Помню я и первую ночь, проведенную в спальне второго этажа. Обычная ночь с россыпью звезд и еле уловимым запахом океана, который угадывался при каждом порыве прохладного ветерка. Уставший, после долгой работы в мастерской, я поднялся наверх, чтобы без промедления рухнуть на новую кровать, но тут же замер посреди темной комнаты, внезапно осветившейся светом из окна напротив. Алиса! Ее комната! Она переехала в родительскую спальню, шторы которой всегда были плотно задернуты, поэтому я совершенно забыл, что за черным зевом окна напротив вообще существует жизнь.
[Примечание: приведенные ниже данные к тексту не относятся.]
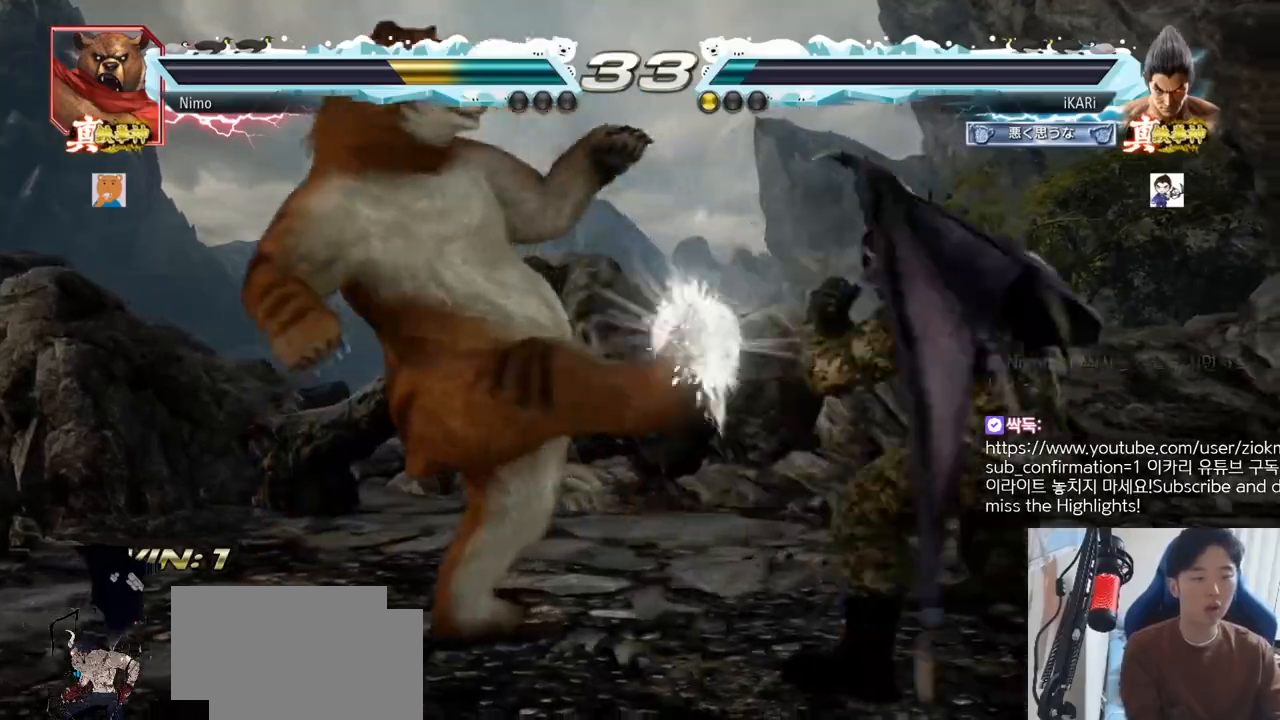
{"buttons": [], "left_stick": "left", "events": [[133, "left_stick", "center"], [233, "left_stick", "right"], [500, "left_stick", "left"]]}
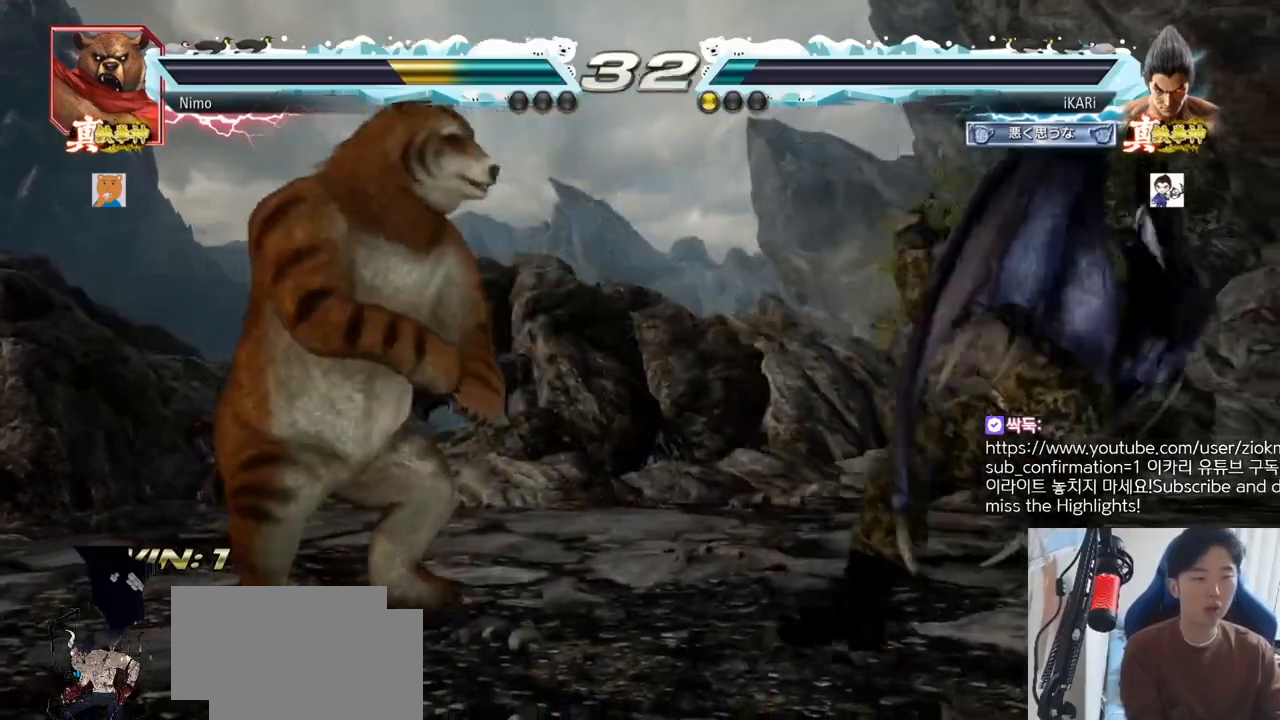
{"buttons": [], "left_stick": "center"}
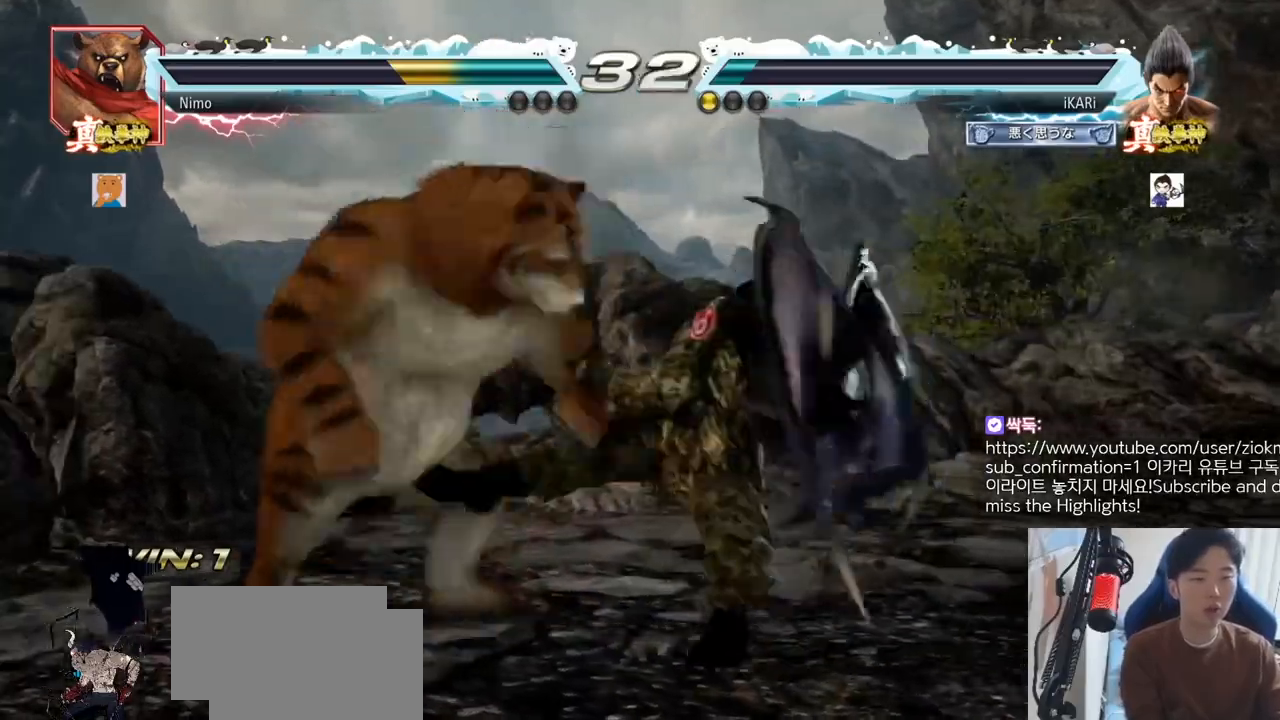
{"buttons": ["SQUARE"], "left_stick": "down-left", "events": [[333, "left_stick", "down-left"], [400, "SQUARE", "down"], [450, "SQUARE", "up"], [483, "SQUARE", "down"]]}
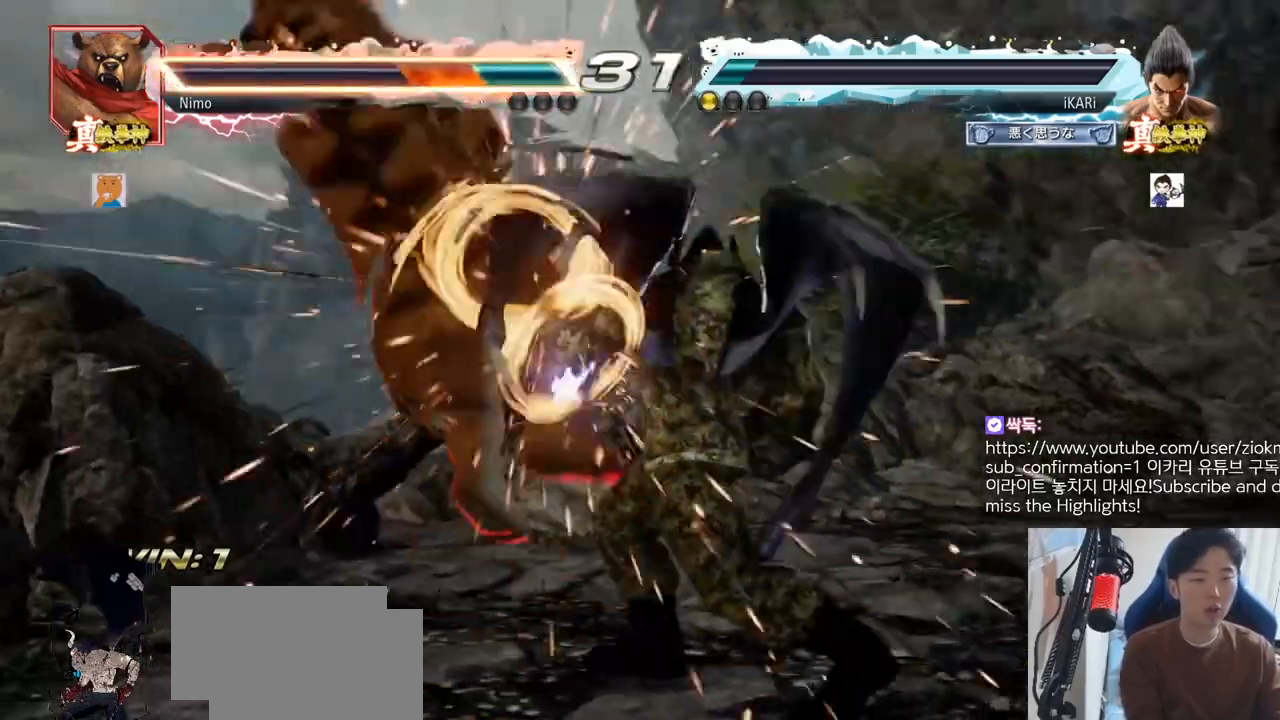
{"buttons": [], "left_stick": "center", "events": [[50, "SQUARE", "up"], [83, "SQUARE", "down"], [133, "SQUARE", "up"], [183, "SQUARE", "down"], [233, "SQUARE", "up"], [300, "left_stick", "center"]]}
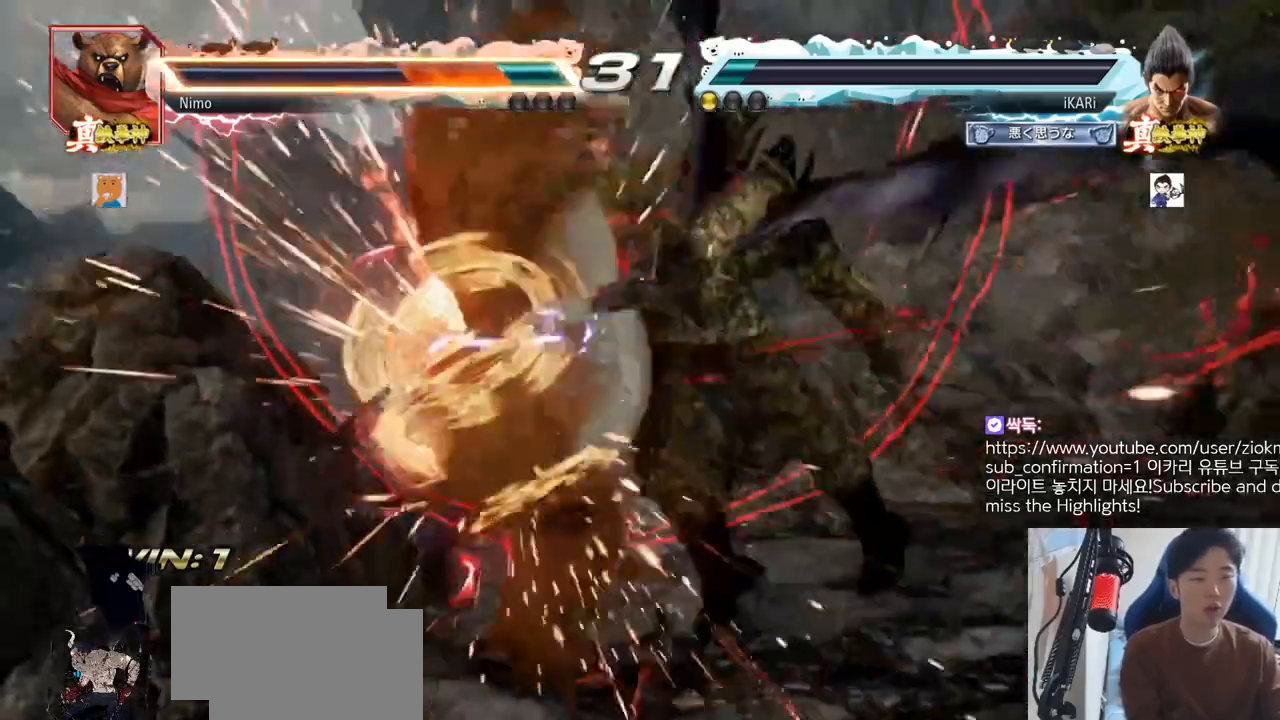
{"buttons": [], "left_stick": "center", "events": []}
Теперь же окно было открыто, и лишь слегка сдвинутые полупрозрачные занавески, будто сонные веки, виднелись в нем. Захваченный видом ее спальни, я стоял не шевелясь, разглядывая то, что так хотел увидеть воочию. Кровать, точнее часть кровати, за ней шкаф с зеркальными дверцами, в которых отражается вся спальня, даже невидимый мне уголок с маленьким столом и полкой с книгами.

В следующий миг дверь у изголовья кровати, которую я не заметил сразу, открылась и из нее вышла Алиса, обнаженная, раскрасневшаяся после горячей ванной. Ее шоколадная кожа теперь отливала благородной и начищенной до блеска бронзой. Я впивался глазами в каждую впадинку ее легкого тела, любуясь вздымающейся вслед за руками грудью, точеной и похожей на молодое яблоко, так что внизу, где обычно бюстгальтер подхватывает ее, нет даже намека на складочку.

Низ живота, словно скульптурное эхо мужской ладони, блестел в свете ламп, и чуть выше играла бликами серьга. Она проколола пупок, но сейчас это не показалось мне чем-то возмутительным, скорее наоборот.

Она стояла перед зеркалом, вобравшим в себя весь ее образ, а я ловил взглядом все изгибы, такие близкие и такие желанные в этом ночном моем одиночестве. Всего несколько метров отделяло меня от теплоты ее кожи, но эти метры были длиною в целую жизнь. Все, что я так старался забыть, старался выкинуть из головы, теперь уже безудержным потоком вырывалось из запечатанной души, толкая, буквально призывая меня действовать.

Я стоял как вкопанный, пока в ее окне не погас свет и Алиса, оставаясь полностью нагой, не порхнула (так мне казалось) под легкое одеяло. Только тогда я смог сдвинуться с места, хотя еще долго лежал, вспоминая увиденное и раз за разом в мыслях прикасаясь к ней, к этой коже цвета горького шоколада с отливом спелой бронзы.